Ma qui, cara amministrazione, il problema non è più di chi è la colpa. Non ce ne frega nulla del Puc scaduto, della burocrazia, di tutte le carte che avete prodotto, e che sono incomprensibili ai più. Il sindaco e la maggioranza devono dire chiaramente che cosa intendono fare. Nel concreto. Forse è su questo che andrebbero chiesti i pareri legali, è su questo che andrebbero concentrati tutti gli sforzi.

I residenti di via Trieste se ne sono andati da Palazzo Bianco con le pive nel sacco e proprio con questa sensazione: che non solo il Comune non ha concluso nulla, ma neppure dà l’impressione di essere in grado di concludere. E questo, probabilmente, è l’aspetto più preoccupante. Quando un sindaco e un presidente del Consiglio Comunale (mai così operativo e ‘sul campo’ come l’altra sera, altro che uomo ‘neutro’ delle istituzioni, come dovrebbe imporre il suo ruolo) invitano la minoranza a convocare la Conferenza dei Servizi, significa che qualcosa si è inceppato. Le minoranze possono fornire supporto, responsabilmente, come hanno dimostrato di saper fare, ad esempio segnalando la questione al Prefetto. Ma ragazzi, parliamoci chiaro: il pallino è in mano di chi amministra, è chi amministra che deve rispondere. Serve un’iniezione di responsabilità come forse mai prima, perché questa volta non basterà buttarla un po’ in caciara e sperare che tutto finisca.

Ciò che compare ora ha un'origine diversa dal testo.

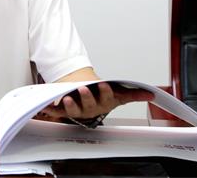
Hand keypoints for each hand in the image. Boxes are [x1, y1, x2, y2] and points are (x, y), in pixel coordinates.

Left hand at [35, 82, 153, 121]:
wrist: (86, 98)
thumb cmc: (101, 96)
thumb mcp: (118, 94)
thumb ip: (133, 93)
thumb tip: (150, 94)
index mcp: (103, 103)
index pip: (106, 98)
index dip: (105, 92)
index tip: (104, 85)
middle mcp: (90, 108)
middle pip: (89, 104)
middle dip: (87, 97)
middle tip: (83, 89)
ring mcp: (77, 110)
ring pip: (73, 109)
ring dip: (69, 105)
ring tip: (66, 98)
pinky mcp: (63, 110)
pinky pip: (57, 111)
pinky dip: (51, 109)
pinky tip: (47, 106)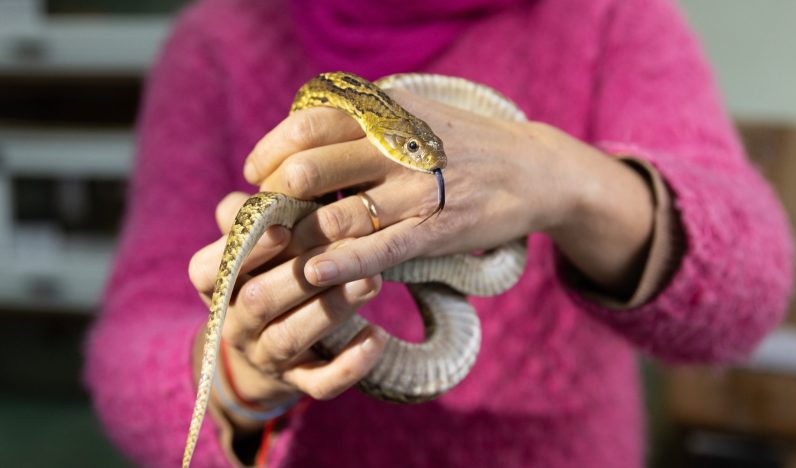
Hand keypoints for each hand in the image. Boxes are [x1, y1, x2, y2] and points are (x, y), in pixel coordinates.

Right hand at [188, 192, 387, 432]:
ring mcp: (265, 356)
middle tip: (347, 247)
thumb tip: (272, 176)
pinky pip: (320, 383)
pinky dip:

Se non si troveranno delle vie d’uscita, e francamente ci vuole molto più di un intervento romano da parte dell’onorevole Roberto Traversi, questi palazzi alla fine verranno costruiti. Semplicemente perché la situazione attuale, a livello tecnico, lo consente. È la politica che deve scendere in campo, è la politica, e qui bisognerebbe veramente saperla fare, che può scongiurare il tutto, modificando decisamente il quadro in senso positivo.

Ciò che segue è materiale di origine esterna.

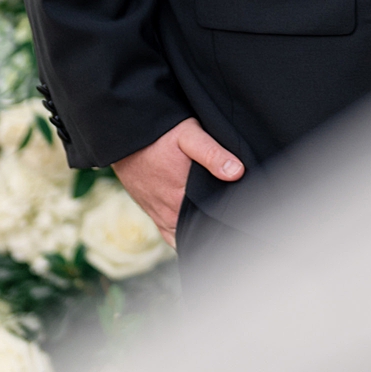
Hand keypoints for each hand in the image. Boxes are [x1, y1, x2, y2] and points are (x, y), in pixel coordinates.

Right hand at [113, 119, 243, 247]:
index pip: (212, 218)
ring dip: (200, 232)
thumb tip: (236, 172)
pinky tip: (197, 232)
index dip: (229, 218)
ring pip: (185, 234)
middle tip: (237, 219)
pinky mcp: (153, 213)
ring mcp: (159, 214)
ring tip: (221, 227)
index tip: (244, 215)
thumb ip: (212, 153)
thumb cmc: (160, 135)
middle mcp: (169, 211)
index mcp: (180, 196)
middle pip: (200, 228)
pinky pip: (170, 235)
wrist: (126, 138)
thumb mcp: (189, 135)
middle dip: (218, 226)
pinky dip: (183, 236)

Che poi, rimane il grande interrogativo di fondo. Ma come cavolo si può pensare di costruire due palazzi perfettamente inutili su un terreno completamente da bonificare e in una zona esondabile, nel contesto di una crisi immobiliare che non accenna a diminuire? Come mai l’area è stata declassata? Questo è un altro tema interessante.

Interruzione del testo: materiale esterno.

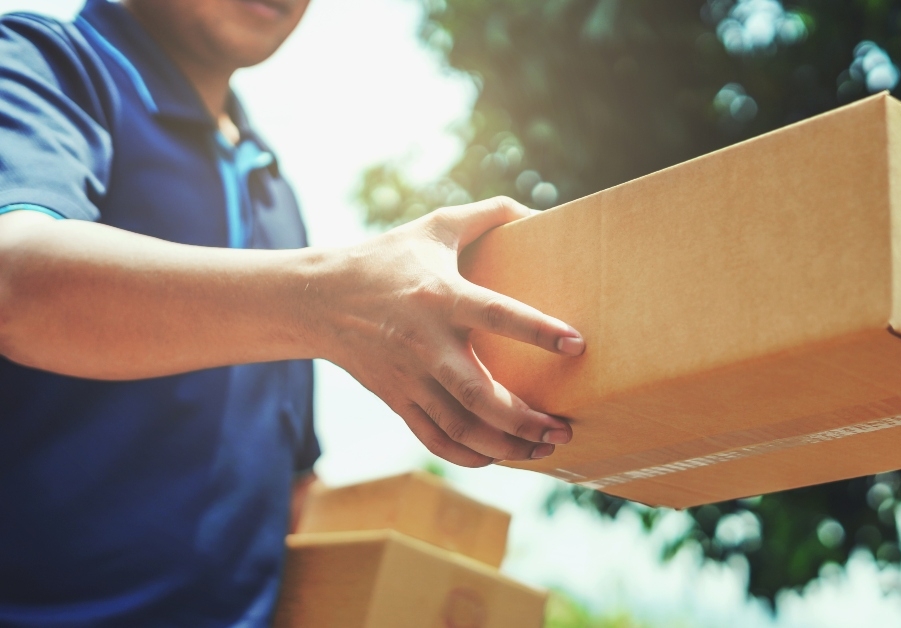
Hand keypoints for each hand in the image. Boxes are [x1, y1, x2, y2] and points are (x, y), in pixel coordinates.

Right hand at [310, 197, 583, 467]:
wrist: (317, 299)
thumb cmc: (387, 257)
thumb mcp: (435, 226)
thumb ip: (489, 214)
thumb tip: (539, 212)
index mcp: (441, 296)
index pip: (495, 314)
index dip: (537, 330)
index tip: (577, 344)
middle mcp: (426, 343)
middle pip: (477, 393)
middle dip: (524, 419)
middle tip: (564, 429)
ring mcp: (409, 377)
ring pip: (460, 426)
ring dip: (505, 446)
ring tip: (543, 449)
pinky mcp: (396, 399)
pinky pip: (434, 439)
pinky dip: (468, 456)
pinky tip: (499, 457)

Di sicuro, l’amministrazione deve e dovrà prima conoscere, e poi solcare, tutti gli strumenti opportuni per non far prevalere l’interesse di un privato che, stando così le cose, non ha il minimo straccio di ricaduta pubblica. Un privato non può far quello che vuole e un’amministrazione degna di questo nome ha tutto l’onere non solo di ricordare questo concetto, ma anche di metterlo perennemente in pratica. Ragionando sempre e solo a difesa e a completa tutela dell’interesse pubblico.